Nationalité : Belgique, France, Allemagne
Genre : Drame
Durée : 1h 46min
Date de sortie : 3 juillet 2024
Réalisateur : Jonathan Millet
Acteurs principaux : Adam Bessa, Tawfeek Barhom, Julia Franz Richter
Ce film est présenté comme film d’ouverture à la Semaine de la Critique au Festival de Cannes 2024.
Hamid est membre d’une organisation secrète qui traque les criminels de guerre syriens cachés en Europe. Sa quête le mène à Strasbourg sur la piste de son ancien bourreau.
Inspiré de faits réels.
(L'avis exprimé par les rédacteurs de cette rubrique est indépendant du travail et des choix du Jury oecuménique.)
16 mai 2024
Ce film sensoriel et électrique, à mi-chemin entre film d’espionnage et thriller politique, est inspiré d’une histoire vraie cherchant à renouer avec l’esprit paranoïaque des années 70 et du long métrage Marathon Man de John Schlesinger.

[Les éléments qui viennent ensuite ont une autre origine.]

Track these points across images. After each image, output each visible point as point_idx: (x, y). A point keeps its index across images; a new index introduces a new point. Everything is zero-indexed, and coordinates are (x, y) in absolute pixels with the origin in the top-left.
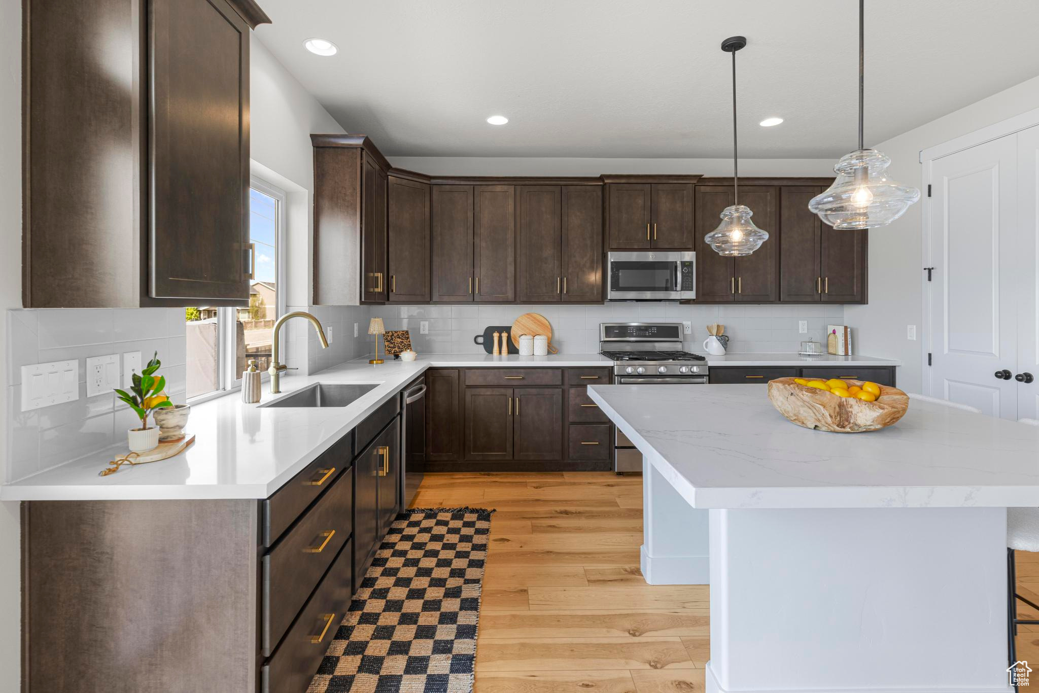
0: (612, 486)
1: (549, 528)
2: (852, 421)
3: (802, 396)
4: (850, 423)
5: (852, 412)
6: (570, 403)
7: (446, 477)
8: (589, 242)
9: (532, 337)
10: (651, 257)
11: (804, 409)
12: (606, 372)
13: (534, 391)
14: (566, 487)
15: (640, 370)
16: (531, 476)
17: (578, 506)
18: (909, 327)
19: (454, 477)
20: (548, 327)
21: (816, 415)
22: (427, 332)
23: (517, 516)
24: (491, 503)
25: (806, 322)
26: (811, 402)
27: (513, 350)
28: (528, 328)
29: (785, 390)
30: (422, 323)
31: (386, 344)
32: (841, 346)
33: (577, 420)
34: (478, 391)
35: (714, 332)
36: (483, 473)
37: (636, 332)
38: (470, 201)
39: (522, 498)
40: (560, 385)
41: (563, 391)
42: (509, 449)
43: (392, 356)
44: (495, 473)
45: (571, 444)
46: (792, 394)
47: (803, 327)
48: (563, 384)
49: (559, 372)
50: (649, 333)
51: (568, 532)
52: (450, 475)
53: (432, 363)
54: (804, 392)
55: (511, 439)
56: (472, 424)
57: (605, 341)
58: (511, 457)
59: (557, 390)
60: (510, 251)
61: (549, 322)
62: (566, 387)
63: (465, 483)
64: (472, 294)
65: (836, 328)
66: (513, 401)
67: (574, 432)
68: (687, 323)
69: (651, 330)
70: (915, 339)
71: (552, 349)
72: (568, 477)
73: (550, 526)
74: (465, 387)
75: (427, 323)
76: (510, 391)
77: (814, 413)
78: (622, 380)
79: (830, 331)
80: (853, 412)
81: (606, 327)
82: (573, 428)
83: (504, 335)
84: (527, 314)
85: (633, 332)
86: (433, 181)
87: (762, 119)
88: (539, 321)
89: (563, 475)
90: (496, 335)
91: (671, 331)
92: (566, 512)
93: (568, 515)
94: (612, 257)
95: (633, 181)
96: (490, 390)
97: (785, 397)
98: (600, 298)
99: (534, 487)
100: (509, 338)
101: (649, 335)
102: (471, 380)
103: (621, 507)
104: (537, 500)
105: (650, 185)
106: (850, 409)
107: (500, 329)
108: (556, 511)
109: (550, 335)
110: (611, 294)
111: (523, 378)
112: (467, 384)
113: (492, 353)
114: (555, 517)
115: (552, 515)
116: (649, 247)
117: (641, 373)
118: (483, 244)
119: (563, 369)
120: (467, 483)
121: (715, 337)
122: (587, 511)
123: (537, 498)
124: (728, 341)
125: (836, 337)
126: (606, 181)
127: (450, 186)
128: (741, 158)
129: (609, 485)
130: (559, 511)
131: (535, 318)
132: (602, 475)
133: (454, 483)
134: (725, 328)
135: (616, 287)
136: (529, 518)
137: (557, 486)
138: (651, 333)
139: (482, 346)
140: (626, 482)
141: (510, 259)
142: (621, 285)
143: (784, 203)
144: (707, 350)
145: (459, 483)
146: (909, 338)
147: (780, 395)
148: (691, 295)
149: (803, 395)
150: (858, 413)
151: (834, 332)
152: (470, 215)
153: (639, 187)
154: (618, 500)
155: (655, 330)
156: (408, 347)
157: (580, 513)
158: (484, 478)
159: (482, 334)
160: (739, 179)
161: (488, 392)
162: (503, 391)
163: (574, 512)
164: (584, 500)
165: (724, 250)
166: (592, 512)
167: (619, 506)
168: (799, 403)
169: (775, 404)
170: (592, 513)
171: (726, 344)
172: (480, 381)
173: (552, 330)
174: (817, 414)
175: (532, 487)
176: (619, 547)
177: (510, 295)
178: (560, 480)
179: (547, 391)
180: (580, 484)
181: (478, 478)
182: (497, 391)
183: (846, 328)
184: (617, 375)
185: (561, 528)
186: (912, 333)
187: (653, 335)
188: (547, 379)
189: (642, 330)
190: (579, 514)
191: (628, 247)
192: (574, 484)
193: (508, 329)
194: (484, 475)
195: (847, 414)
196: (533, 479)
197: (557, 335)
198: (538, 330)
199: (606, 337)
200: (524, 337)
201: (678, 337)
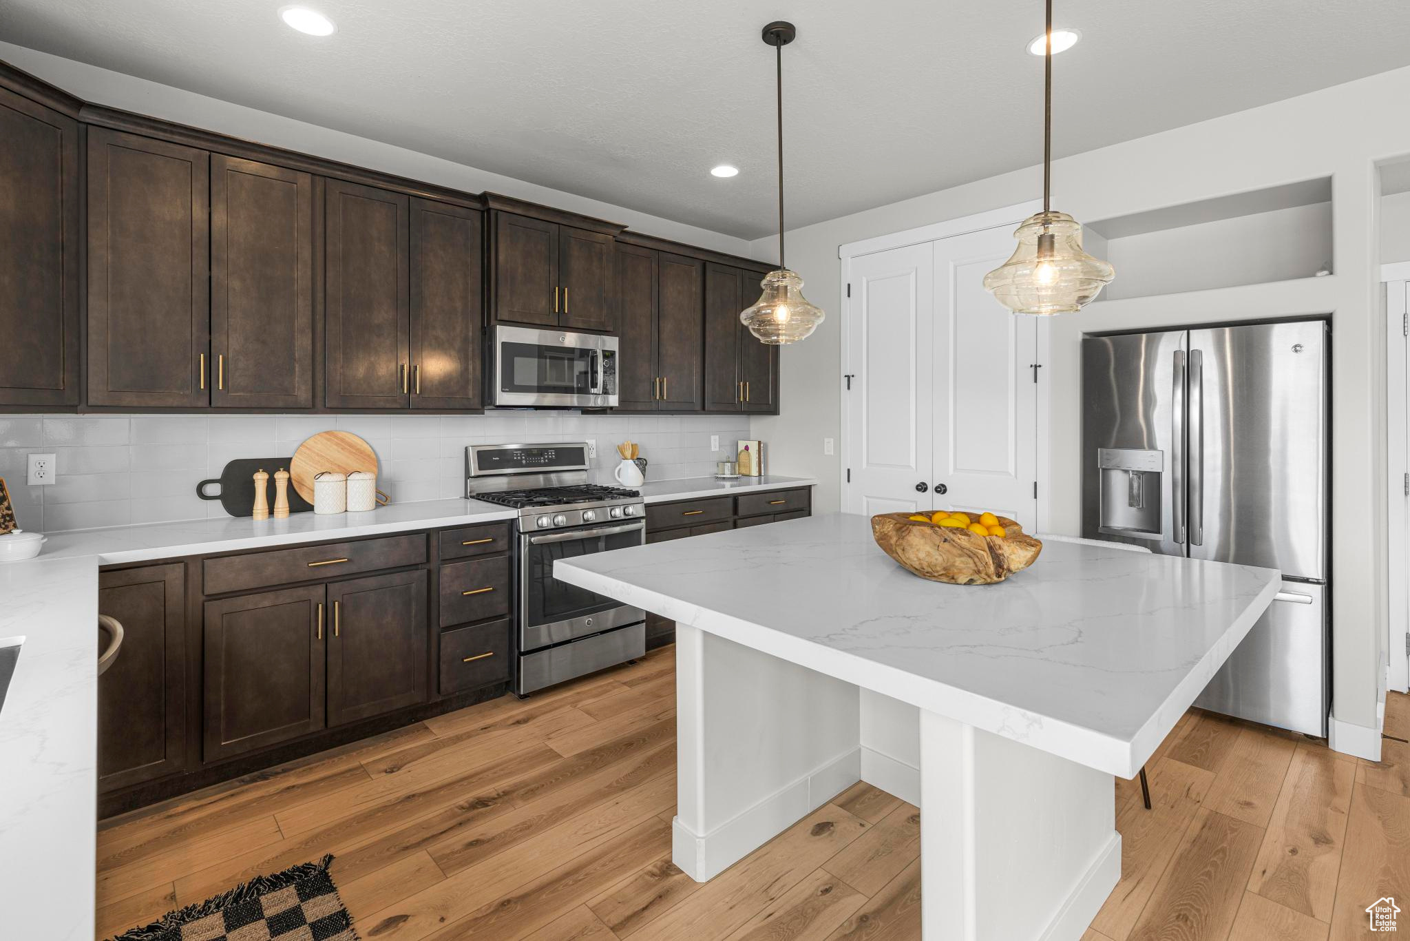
0: (525, 721)
1: (472, 850)
2: (1005, 567)
3: (959, 541)
4: (1003, 569)
5: (1003, 555)
6: (442, 593)
7: (148, 820)
8: (459, 305)
9: (344, 478)
11: (962, 559)
12: (504, 529)
13: (371, 582)
14: (447, 750)
15: (561, 520)
16: (364, 750)
17: (493, 780)
18: (826, 440)
19: (172, 812)
20: (369, 456)
21: (976, 566)
23: (388, 850)
24: (311, 842)
25: (717, 437)
26: (972, 548)
27: (299, 505)
28: (328, 461)
29: (935, 536)
32: (756, 465)
33: (455, 621)
34: (240, 602)
35: (628, 453)
36: (246, 777)
37: (526, 459)
38: (201, 183)
39: (373, 805)
40: (424, 563)
41: (429, 573)
42: (317, 709)
44: (279, 768)
45: (443, 667)
46: (945, 540)
47: (715, 442)
50: (544, 459)
51: (509, 842)
52: (158, 811)
53: (104, 555)
54: (960, 536)
55: (321, 689)
56: (223, 679)
57: (479, 476)
58: (322, 724)
59: (418, 573)
60: (302, 305)
61: (372, 448)
62: (433, 565)
63: (211, 816)
64: (208, 392)
65: (749, 443)
66: (326, 609)
67: (450, 645)
68: (591, 442)
69: (548, 455)
70: (832, 454)
71: (383, 499)
72: (440, 729)
73: (471, 844)
74: (204, 598)
76: (321, 590)
77: (975, 563)
78: (533, 539)
79: (741, 446)
80: (1005, 556)
81: (479, 452)
82: (446, 636)
83: (281, 477)
84: (327, 433)
85: (522, 459)
86: (85, 116)
87: (714, 165)
88: (351, 445)
89: (427, 728)
90: (260, 479)
91: (573, 455)
92: (482, 803)
93: (487, 806)
94: (505, 334)
95: (533, 214)
96: (271, 595)
97: (935, 545)
98: (480, 406)
99: (386, 772)
100: (290, 480)
101: (545, 463)
102: (219, 581)
103: (565, 756)
104: (410, 798)
105: (557, 225)
106: (1000, 552)
107: (274, 465)
108: (462, 808)
109: (377, 472)
111: (349, 560)
112: (208, 591)
113: (252, 515)
114: (468, 821)
115: (459, 819)
116: (556, 324)
117: (561, 525)
118: (236, 284)
120: (219, 815)
121: (631, 461)
122: (515, 785)
123: (404, 792)
124: (646, 465)
125: (749, 455)
126: (491, 205)
127: (141, 139)
129: (518, 722)
130: (466, 805)
131: (343, 440)
132: (497, 706)
133: (180, 828)
135: (509, 386)
136: (418, 845)
137: (430, 753)
138: (548, 459)
139: (219, 502)
140: (540, 707)
141: (302, 318)
142: (517, 382)
143: (709, 284)
144: (620, 480)
145: (198, 822)
146: (826, 453)
147: (926, 543)
148: (613, 401)
149: (959, 539)
150: (1011, 555)
151: (747, 448)
153: (542, 225)
154: (552, 745)
155: (552, 455)
157: (506, 793)
158: (259, 787)
159: (219, 476)
161: (266, 601)
162: (301, 592)
163: (494, 795)
164: (498, 765)
165: (766, 334)
166: (524, 784)
167: (559, 756)
168: (955, 551)
169: (912, 556)
170: (527, 785)
171: (645, 470)
172: (246, 580)
173: (377, 463)
174: (979, 564)
175: (380, 772)
176: (614, 833)
177: (302, 393)
178: (425, 740)
179: (398, 578)
180: (469, 735)
181: (243, 792)
182: (285, 597)
183: (760, 443)
184: (524, 533)
185: (493, 838)
186: (829, 447)
189: (534, 455)
190: (505, 797)
191: (525, 321)
192: (458, 739)
193: (285, 464)
194: (253, 780)
195: (999, 558)
196: (374, 754)
197: (387, 470)
198: (353, 463)
199: (480, 469)
200: (325, 478)
201: (583, 463)
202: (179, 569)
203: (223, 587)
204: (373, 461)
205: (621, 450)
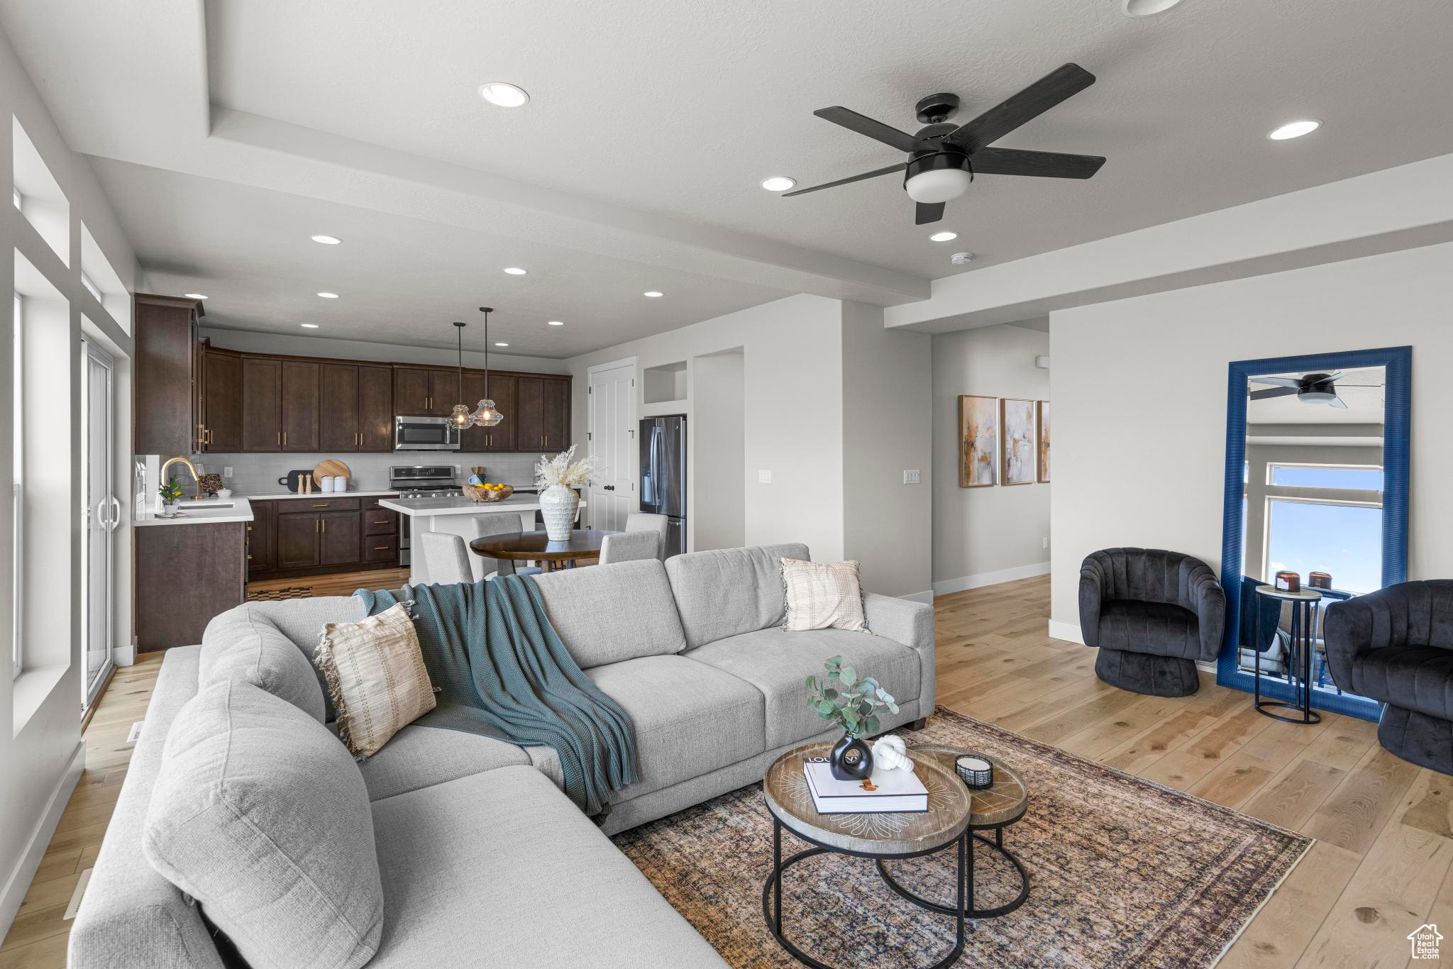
6: (367, 522)
8: (381, 408)
9: (332, 478)
10: (427, 420)
13: (337, 515)
20: (346, 470)
22: (231, 476)
27: (316, 488)
28: (328, 471)
30: (226, 468)
31: (202, 484)
33: (372, 533)
34: (289, 517)
35: (476, 471)
37: (419, 473)
38: (279, 373)
40: (358, 510)
41: (361, 514)
42: (317, 558)
43: (208, 494)
45: (366, 550)
48: (360, 508)
49: (357, 501)
55: (318, 551)
57: (395, 480)
58: (318, 563)
59: (356, 514)
60: (315, 413)
61: (347, 466)
62: (363, 511)
64: (280, 445)
66: (320, 523)
67: (369, 542)
68: (458, 466)
69: (431, 471)
71: (350, 486)
75: (231, 469)
76: (318, 515)
81: (395, 470)
82: (368, 539)
83: (308, 477)
84: (328, 460)
86: (243, 356)
88: (337, 465)
90: (301, 477)
91: (446, 472)
94: (399, 419)
95: (414, 367)
96: (300, 515)
98: (391, 449)
100: (312, 478)
101: (429, 474)
102: (283, 509)
105: (426, 370)
107: (305, 473)
109: (348, 476)
110: (398, 446)
111: (328, 505)
112: (280, 512)
113: (297, 488)
116: (427, 413)
118: (291, 407)
119: (360, 498)
121: (477, 475)
124: (485, 477)
126: (395, 367)
128: (489, 353)
131: (334, 463)
134: (484, 469)
135: (402, 440)
139: (288, 485)
141: (315, 417)
142: (406, 439)
143: (521, 388)
148: (458, 446)
152: (279, 383)
153: (419, 372)
155: (433, 471)
156: (221, 487)
159: (285, 477)
160: (488, 371)
161: (297, 516)
162: (311, 516)
172: (291, 509)
173: (350, 473)
177: (315, 446)
179: (349, 514)
182: (304, 516)
187: (432, 475)
188: (348, 506)
189: (424, 471)
191: (411, 413)
193: (311, 472)
197: (354, 476)
198: (337, 472)
199: (395, 476)
200: (325, 478)
201: (450, 475)
202: (270, 503)
203: (284, 511)
204: (347, 472)
205: (473, 469)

Avec cette fiction, Jonathan Millet poursuit son exploration des marges et des enjeux géopolitiques contemporains.
Ce premier long métrage est d’une rigueur et d’une mécanique implacables. La victime n’a jamais vu son bourreau, mais grâce à la mise en scène et aux plans séquences, le récit des tortures passe par l’écoute des voix de ceux qui les ont subies. Les souvenirs remontent grâce aux odeurs, à la peau, au toucher.
Les revenants sont partout dans ce beau film hanté par l’absence et le manque, y compris chez ceux qui ont survécu.
Le sujet traite aussi avec beaucoup d’empathie du thème de l’exil et montre la difficulté de s’insérer dans un autre pays ainsi que les limites sociales relationnelles après de tels traumatismes.
Au-delà des stigmates de la prison et de la torture, le film montre à quel point il est difficile de faire le deuil, ainsi la merveilleuse scène où Hamid enterre dans le sable la photo de sa femme et de sa fille disparus, avec un petit cheval en bois. Pour ne rien oublier, mais pour tourner la page.
Adam Bessa incarne un personnage qui porte en lui et imprègne son regard de tout le poids d’un passé tragique.
16 mai 2024
Comment trouver un ancien bourreau du régime syrien, réfugié sous une fausse identité quelque part en Europe, sans connaître son visage ?
Prenant la forme d’un thriller d’espionnage, le scénario nous fait découvrir les rouages de l’organisation clandestine qui soutient Hamid dans sa traque. Un antihéros hanté par la perte d’être chers, par les problèmes de santé de sa mère, par la mort qu’il a vu lui-même de près. Habité par la colère autant que la peur, son besoin de justice flirte avec des pulsions de vengeance. Celui qu’il a repéré est-il bien son tortionnaire ? Ne lâchant jamais le regard d’Hamid, la caméra nous entraîne dans une longue filature, à la recherche des signes qui pourraient l’identifier. Nous comprenons sa retenue tactique comme ses pulsions. Une voix, une odeur, une cicatrice, une photo ? On ne peut agir qu’avec certitude !
La tension est permanente et la narration ne dévie pas un instant de son sujet. La sobriété de la réalisation fait la force de ce film, qu’il s’agisse de la mise en scène, des dialogues ou des acteurs : elle assoit la crédibilité du sujet, et par là même soulève notre émotion. Non sans heurter au passage notre conscience en soulevant plusieurs questions éthiques et politiques.
Les fantômes est un de ces « petits bijoux », comme on aime les découvrir à Cannes !
15 mai 2024
Hamid est censé être en Allemagne, pays qui a accueilli 800 000 réfugiés syriens. Mais nous réalisons qu’il se trouve, après son exil, à Strasbourg, pour le compte d’un groupe clandestin. Ce thriller fiction s’inspire d’une histoire vraie dans laquelle des civils syriens rescapés ont traqué dans une organisation secrète, leurs anciens tortionnaires exilés en France.
Le film commence avec la traversée oppressante du désert syrien en camion et nous conservons ce ton oppressant tout au long du film. Hamid est peu loquace, son visage fermé, anxieux, son regard sombre en disent suffisamment. Il n’y a pas de combat spectaculaire, il se fond dans la vie quotidienne, assure sa filature avec discrétion. C’est ainsi que ce thriller nous prend littéralement.
Outre les stigmates de la prison et de la torture, le film évoque aussi la difficulté pour le migrant d’oublier, de tourner la page, le temps nécessaire pour faire son deuil : ils ont tous perdu quelqu’un.
Habitué aux documentaires, nous pouvons confirmer que le réalisateur Jonathan Millet a réussi avec justesse son premier long métrage.